Читать «Камо грядеши (пер. В. Ахрамович)» онлайн - страница 333

Генрик Сенкевич

Когда гости пресытились всеми этими развлечениями, Петроний слегка приподнялся с сирийской подушки и сказал, извиняясь:

— Друзья! Не посетуйте, что на пиру обращаюсь к вам с просьбой… Я прошу каждого из вас принять в дар ту чашу, из которой он выплеснул немного вина в честь богов и за мое благоденствие.

Чаши Петрония сверкали золотом, драгоценными камнями и художественной резьбой, поэтому, хотя подарки и были в обычае у римлян, радость наполнила сердца гостей. Одни благодарили и прославляли его; другие говорили, что сам Юпитер не угощал так богов на Олимпе; были и такие, которые колебались принять дар — настолько он превосходил их ожидание. Петроний поднял мурренскую чашу, которой особенно гордился и дорожил, отливающую радужными цветами и просто не имеющую цены, так была она великолепна.

— А вот та чаша, из которой я плеснул в честь Кипрской владычицы. Пусть ничьи уста не прикоснутся к ней больше и пусть ничьи руки не совершат из нее возлияния в честь другой богини.

И он бросил драгоценный сосуд на усыпанный шафраном мраморный пол. Чаша раскололась на мелкие части, а он, увидев изумленные взоры гостей, сказал:

— Дорогие друзья, веселитесь, вместо того чтобы изумляться. Старость и бессилие — печальные товарищи последних лет жизни. Но я вам дам добрый пример и добрый совет: их можно не дожидаться и, прежде чем они придут, уйти добровольно, как ухожу я.

— Что ты хочешь сделать? — спросило с тревогой несколько голосов.

— Хочу веселиться, пить вино, слушать музыку, смотреть на эти божественные формы, которые вы видите рядом со мной, — а потом уснуть с увенчанной главой. Я уже простился с цезарем… Хотите послушать, что я пишу ему на прощанье?
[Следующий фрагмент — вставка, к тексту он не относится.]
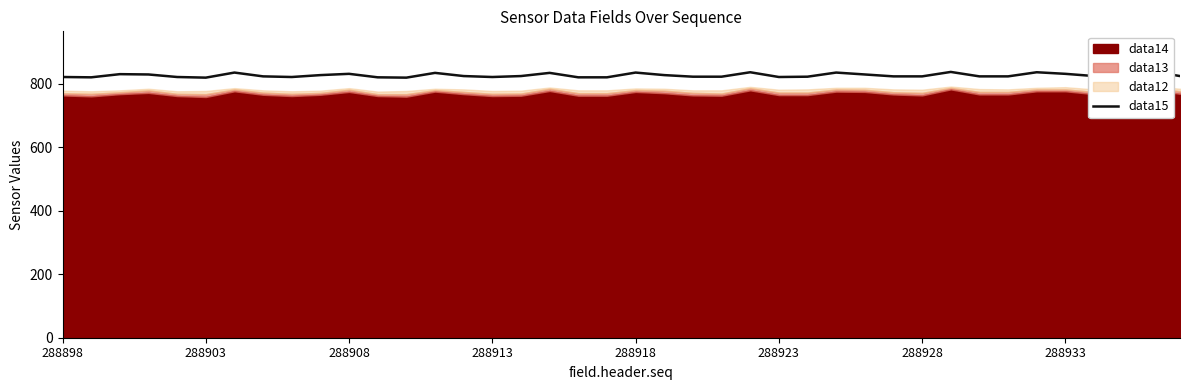

What is the greatest value displayed?

840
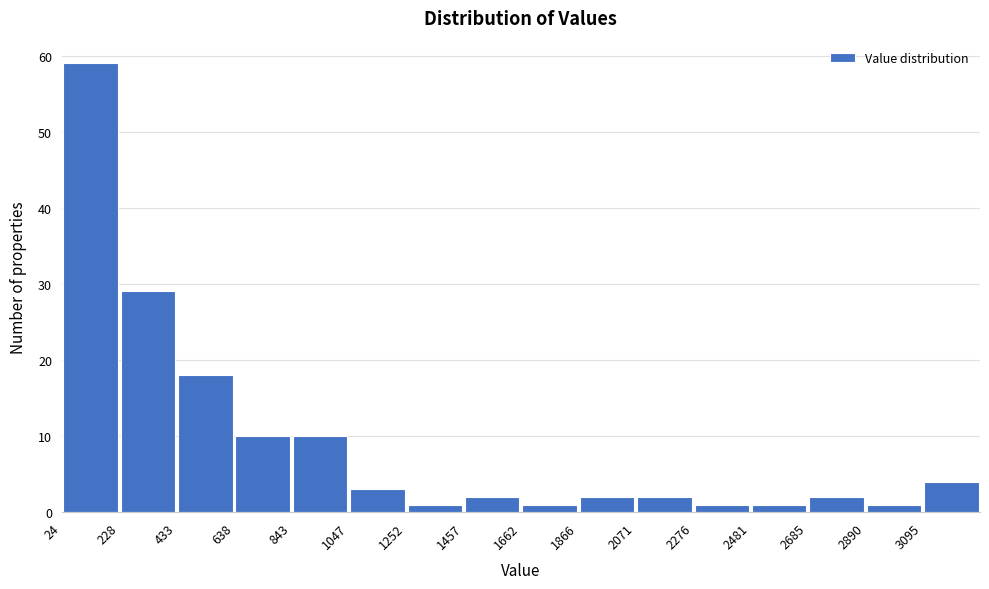

Reading left to right, list every bar in this chart as the range it spans on the x-axis followed by its height. Neither the bar edges nor the heights are printed on the chart, so give them approximately, as read against the axes.

0 to 250: 59
250 to 450: 29
450 to 650: 18
650 to 850: 10
850 to 1050: 10
1050 to 1250: 3
1250 to 1450: 1
1450 to 1650: 2
1650 to 1850: 1
1850 to 2050: 2
2050 to 2300: 2
2300 to 2500: 1
2500 to 2700: 1
2700 to 2900: 2
2900 to 3100: 1
3100 to 3300: 4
Говоря это, он вынул письмо из-под пурпурной подушки и стал читать:

"Знаю, о цезарь, что с нетерпением ждешь моего приезда и что твое верное сердце друга тоскует по мне и днем и ночью. Знаю, что ты засыпал бы меня подарками, доверил бы мне префектуру претории, а Тигеллину повелел бы стать тем, для чего предназначили его боги, — погонщиком мулов в тех твоих землях, которые ты получил в наследство после отравления Домиции. Но прости меня. Клянусь Аидом, а в нем тенями твоей матери, жены, брата и Сенеки, — приехать не могу. Жизнь, мой дорогой, есть великое сокровище, а я умел из этого сокровища выбирать лучшие жемчужины, но в жизни есть и такие вещи, которых я дольше сносить не сумею. Не подумай, прошу тебя, что меня ужасает то, что ты убил мать, жену, брата, что ты сжег Рим и выслал в Эреб всех честных людей твоего государства. Нет, правнук Хроноса! Смерть — удел человечества, а от тебя и нельзя было ждать иного поведения. Но терзать себе уши еще в течение нескольких лет твоим пением, видеть твои домициевские тонкие ноги, дергающиеся в пиррической пляске, слушать твою игру, твою декламацию и твои стихи, бедняга-поэт из предместья, — вот что исчерпало твои силы и вызвало желание умереть. Рим затыкает уши, слушая тебя, мир смеется над тобой, я дольше не хочу краснеть за тебя и не могу. Вой Цербера, мой дорогой, будь он даже похож на твое пение, менее расстроит меня, потому что я никогда не был его другом и за его голос мне нет нужды краснеть. Будь здоров, но не пой, убивай, но не пиши стихов, отравляй, но не пляши, поджигай, но не играй на кифаре, — вот чего желает и этот последний дружеский совет посылает тебе ценитель красоты".